AAMP - Matrix Profile
This notebook is used to implement the AAMP algorithm of the matrix profile from the following paper:
https://arxiv.org/pdf/1901.05708.pdf
It claims to be faster than the Keogh and Mueen algorithm SCRIMP++. It computes the distances with a non-normalized Euclidean distance.
from IPython.display import Image
Image('images/matrixprofileAAMP.PNG')
import numpy as np
sampledata = np.loadtxt('sampledata.txt')
import matplotlib.pyplot as plt
%matplotlib inline
from matrixprofile.matrixProfile import stomp
import numpy as np
def aamp(t, m):
"""
Computes the matrix profile using squared distance to optimize
computation.
Parameters
----------
t : np.array
Series object to compute the matrix profile.
m : int
Window size.
Returns
-------
tuple : (np.array, np.array)
The matrix profile and matrix profile index.
"""
t = np.array(t)
# initialize profile
n = len(t)
s = n - m
p = np.full(s, np.inf)
pi = np.full(s, np.inf)
# Additional optimization - Powers of 2 are better to compute than
# odd numbers.
if len(t) % 2 == 1:
t = np.insert(t, 0, 0)
for k in range(s - 1):
a = t[0:m]
b = t[k+1:m+k+1]
d = np.sum((a - b) ** 2)
if d < p[0]:
p[0] = d
pi[0] = k
if d < p[k]:
p[k] = d
pi[k] = 0
for i in range(s - k - 1):
kplusi = k + i + 1
d = d - (t[i] - t[kplusi]) ** 2 + (t[m+i] - t[m+kplusi]) ** 2
if p[i] > d:
p[i] = d
pi[i] = kplusi
if p[kplusi] > d:
p[kplusi] = d
pi[kplusi] = i
p = np.sqrt(p)
return (p, pi)
a = np.array([1, 2, 3])
a ** 2
Experiment 1¶
In this experiment I compare STOMP with the AAMP algorithm on a synthetic data set.
t = sampledata
m = 32
plt.figure(figsize=(20, 5))
plt.plot(range(len(t)), t)
plt.title('Synthetic Data')
plt.show()
%%timeit
p, pi = aamp(t, m)
p, pi = aamp(t, m)
%%timeit
stomp_mp, stomp_idx = stomp(np.array(t), m)
stomp_mp, stomp_idx = stomp(np.array(t), m)
#Plot the signal data
fig, (ax1, ax2, ax3) = plt.subplots(3,1,sharex=True,figsize=(20,5))
ax1.plot(np.arange(len(t)), t, label="Synthetic Data")
ax1.set_ylabel('Signal', size=12)
#Plot the Matrix Profile
mp_adj = p
ax2.plot(np.arange(len(mp_adj)), mp_adj, label="AAMP Matrix Profile", color='red')
ax2.set_ylabel('AAMP', size=12)
#Plot the Matrix Profile
mp_adj = np.append(stomp_mp, np.zeros(m-1)+np.nan)

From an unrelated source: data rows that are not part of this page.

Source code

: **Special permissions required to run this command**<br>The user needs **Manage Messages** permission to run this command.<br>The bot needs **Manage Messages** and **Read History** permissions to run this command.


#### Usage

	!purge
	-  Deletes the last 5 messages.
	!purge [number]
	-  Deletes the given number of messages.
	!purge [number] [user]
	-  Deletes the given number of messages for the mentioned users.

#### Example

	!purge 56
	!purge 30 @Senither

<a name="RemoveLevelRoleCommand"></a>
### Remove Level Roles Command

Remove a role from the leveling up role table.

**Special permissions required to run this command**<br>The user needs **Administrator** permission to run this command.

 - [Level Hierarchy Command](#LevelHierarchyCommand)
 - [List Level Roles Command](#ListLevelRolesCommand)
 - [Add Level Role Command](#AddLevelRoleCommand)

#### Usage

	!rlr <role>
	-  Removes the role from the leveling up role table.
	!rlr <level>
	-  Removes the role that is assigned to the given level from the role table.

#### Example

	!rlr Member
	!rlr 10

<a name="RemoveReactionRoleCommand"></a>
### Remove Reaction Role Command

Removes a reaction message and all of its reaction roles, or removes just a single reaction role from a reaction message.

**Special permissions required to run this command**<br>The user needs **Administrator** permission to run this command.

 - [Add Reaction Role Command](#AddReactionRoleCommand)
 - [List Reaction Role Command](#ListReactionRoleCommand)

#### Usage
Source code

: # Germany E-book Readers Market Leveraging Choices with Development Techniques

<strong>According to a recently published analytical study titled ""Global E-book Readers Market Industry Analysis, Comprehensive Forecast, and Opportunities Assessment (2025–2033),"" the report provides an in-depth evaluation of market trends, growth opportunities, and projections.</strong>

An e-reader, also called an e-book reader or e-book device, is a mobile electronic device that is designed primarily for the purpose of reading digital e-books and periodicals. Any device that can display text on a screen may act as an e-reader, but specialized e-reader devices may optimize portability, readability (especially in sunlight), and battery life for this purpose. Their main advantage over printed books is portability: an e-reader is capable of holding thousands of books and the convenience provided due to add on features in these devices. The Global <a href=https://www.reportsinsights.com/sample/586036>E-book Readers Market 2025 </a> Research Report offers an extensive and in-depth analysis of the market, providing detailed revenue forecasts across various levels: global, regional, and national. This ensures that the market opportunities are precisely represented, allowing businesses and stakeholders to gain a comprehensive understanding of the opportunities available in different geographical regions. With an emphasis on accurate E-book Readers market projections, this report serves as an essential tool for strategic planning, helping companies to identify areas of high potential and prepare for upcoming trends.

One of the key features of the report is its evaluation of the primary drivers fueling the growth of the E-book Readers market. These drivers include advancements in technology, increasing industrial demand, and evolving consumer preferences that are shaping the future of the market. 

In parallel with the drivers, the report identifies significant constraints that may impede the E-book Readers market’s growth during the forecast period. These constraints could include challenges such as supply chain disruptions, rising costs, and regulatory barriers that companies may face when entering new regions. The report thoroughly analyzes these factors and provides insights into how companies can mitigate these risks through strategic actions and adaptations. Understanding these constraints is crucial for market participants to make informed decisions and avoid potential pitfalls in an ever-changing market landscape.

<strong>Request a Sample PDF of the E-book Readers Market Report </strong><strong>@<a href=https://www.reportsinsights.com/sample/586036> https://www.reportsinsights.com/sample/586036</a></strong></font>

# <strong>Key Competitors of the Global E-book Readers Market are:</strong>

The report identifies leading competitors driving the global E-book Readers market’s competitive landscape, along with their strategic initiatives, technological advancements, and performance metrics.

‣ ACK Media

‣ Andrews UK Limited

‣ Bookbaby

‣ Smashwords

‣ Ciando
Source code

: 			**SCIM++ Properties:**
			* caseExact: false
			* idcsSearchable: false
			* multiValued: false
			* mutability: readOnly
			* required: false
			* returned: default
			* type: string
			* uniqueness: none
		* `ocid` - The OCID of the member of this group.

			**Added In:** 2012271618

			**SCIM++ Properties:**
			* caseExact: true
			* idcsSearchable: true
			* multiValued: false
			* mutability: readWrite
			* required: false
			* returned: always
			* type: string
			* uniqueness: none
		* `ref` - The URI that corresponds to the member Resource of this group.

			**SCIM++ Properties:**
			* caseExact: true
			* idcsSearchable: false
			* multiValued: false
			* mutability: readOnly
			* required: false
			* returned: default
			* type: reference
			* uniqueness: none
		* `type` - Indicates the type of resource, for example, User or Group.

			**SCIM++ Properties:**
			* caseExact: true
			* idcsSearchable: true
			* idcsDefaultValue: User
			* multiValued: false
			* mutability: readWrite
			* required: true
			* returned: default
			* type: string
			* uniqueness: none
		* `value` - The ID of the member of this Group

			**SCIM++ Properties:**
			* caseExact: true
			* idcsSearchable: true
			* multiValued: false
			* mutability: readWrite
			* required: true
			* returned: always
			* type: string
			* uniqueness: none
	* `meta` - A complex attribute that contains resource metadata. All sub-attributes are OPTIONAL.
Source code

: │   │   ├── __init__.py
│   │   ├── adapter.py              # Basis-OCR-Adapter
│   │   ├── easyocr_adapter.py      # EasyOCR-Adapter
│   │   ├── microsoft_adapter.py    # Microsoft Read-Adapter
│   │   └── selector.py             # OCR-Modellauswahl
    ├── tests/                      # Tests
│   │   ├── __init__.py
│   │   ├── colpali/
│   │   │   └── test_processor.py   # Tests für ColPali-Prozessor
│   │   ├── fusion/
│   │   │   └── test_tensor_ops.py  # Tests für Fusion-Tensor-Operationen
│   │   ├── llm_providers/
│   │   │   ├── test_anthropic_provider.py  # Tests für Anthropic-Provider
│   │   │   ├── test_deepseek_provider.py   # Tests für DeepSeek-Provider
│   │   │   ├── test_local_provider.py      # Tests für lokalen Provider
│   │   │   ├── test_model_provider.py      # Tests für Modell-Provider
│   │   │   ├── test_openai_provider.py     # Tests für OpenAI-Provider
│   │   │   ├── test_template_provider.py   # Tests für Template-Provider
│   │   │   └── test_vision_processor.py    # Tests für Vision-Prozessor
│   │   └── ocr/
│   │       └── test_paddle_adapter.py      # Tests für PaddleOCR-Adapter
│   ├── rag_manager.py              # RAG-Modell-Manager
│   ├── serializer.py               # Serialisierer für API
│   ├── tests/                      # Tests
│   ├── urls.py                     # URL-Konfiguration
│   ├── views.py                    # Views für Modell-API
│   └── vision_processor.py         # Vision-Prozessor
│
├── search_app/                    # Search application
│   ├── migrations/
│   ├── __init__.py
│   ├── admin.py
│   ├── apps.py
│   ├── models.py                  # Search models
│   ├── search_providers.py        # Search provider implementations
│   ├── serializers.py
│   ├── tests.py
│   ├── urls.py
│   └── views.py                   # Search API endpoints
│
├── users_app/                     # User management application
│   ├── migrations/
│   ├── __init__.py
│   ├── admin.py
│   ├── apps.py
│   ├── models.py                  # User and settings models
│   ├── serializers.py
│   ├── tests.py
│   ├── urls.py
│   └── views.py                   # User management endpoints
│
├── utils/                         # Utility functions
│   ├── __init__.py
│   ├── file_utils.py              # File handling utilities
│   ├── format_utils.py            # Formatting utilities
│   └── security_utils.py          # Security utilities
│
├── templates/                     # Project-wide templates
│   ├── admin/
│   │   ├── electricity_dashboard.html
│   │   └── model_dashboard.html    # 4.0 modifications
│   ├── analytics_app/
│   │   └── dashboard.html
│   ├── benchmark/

ax3.plot(np.arange(len(mp_adj)), mp_adj, label="STOMP Matrix Profile", color='red')
ax3.set_ylabel('STOMP', size=12)
ax3.set_xlabel('Sample', size=12)
plt.tight_layout()
plt.show()
In the first expirment, you see that STOMP is significantly faster when compared in Python. The research paper claims that the window size (m) and series length (n) are major factors when comparing the algorithms. Note that in the paper they compare SCRIMP++. However, at this time I do not have a Python implementation of SCRIMP++. Also, STOMP is faster than SCRIMP++ according to Keogh's paper, Matrix Profile XI: SCRIMP++: Time Series Motif Discovery at Interactive Speed.
The distance profiles of both the AAMP and STOMP algorithm differ. This is due to the differences in calculation. The AAMP algorith does not Z-Normalize the data.
Experiment 2¶
In this experiment I generate a uniform distribution and follow what the research claims; m an n are major factors in time complexity.
t = np.random.uniform(size=2**10)
m = 2 ** 5
plt.figure(figsize=(20, 5))
plt.plot(range(len(t)), t)
plt.title('Synthetic Data')
plt.show()
%%timeit
p, pi = aamp(t, m)
%%timeit
stomp_mp, stomp_idx = stomp(np.array(t), m)
In this experiment we see that STOMP is still faster.
Experiment 3 - Matlab runtimes of AAMP vs SCRIMP++¶
I reached out to the author of the paper to identify any issues with their claims. They provided me with the Matlab code used in their experiments. This experiment compares Matlab implementations to one another.
Image('images/matlab_scrimp_aamp.PNG')
The AAMP algorithm performs significantly faster than the SCRIMP++ algorithm within Matlab. I'm not too familiar with Matlab as a whole, but it seems that there is some sort of optimization that lacks within the Python implementation.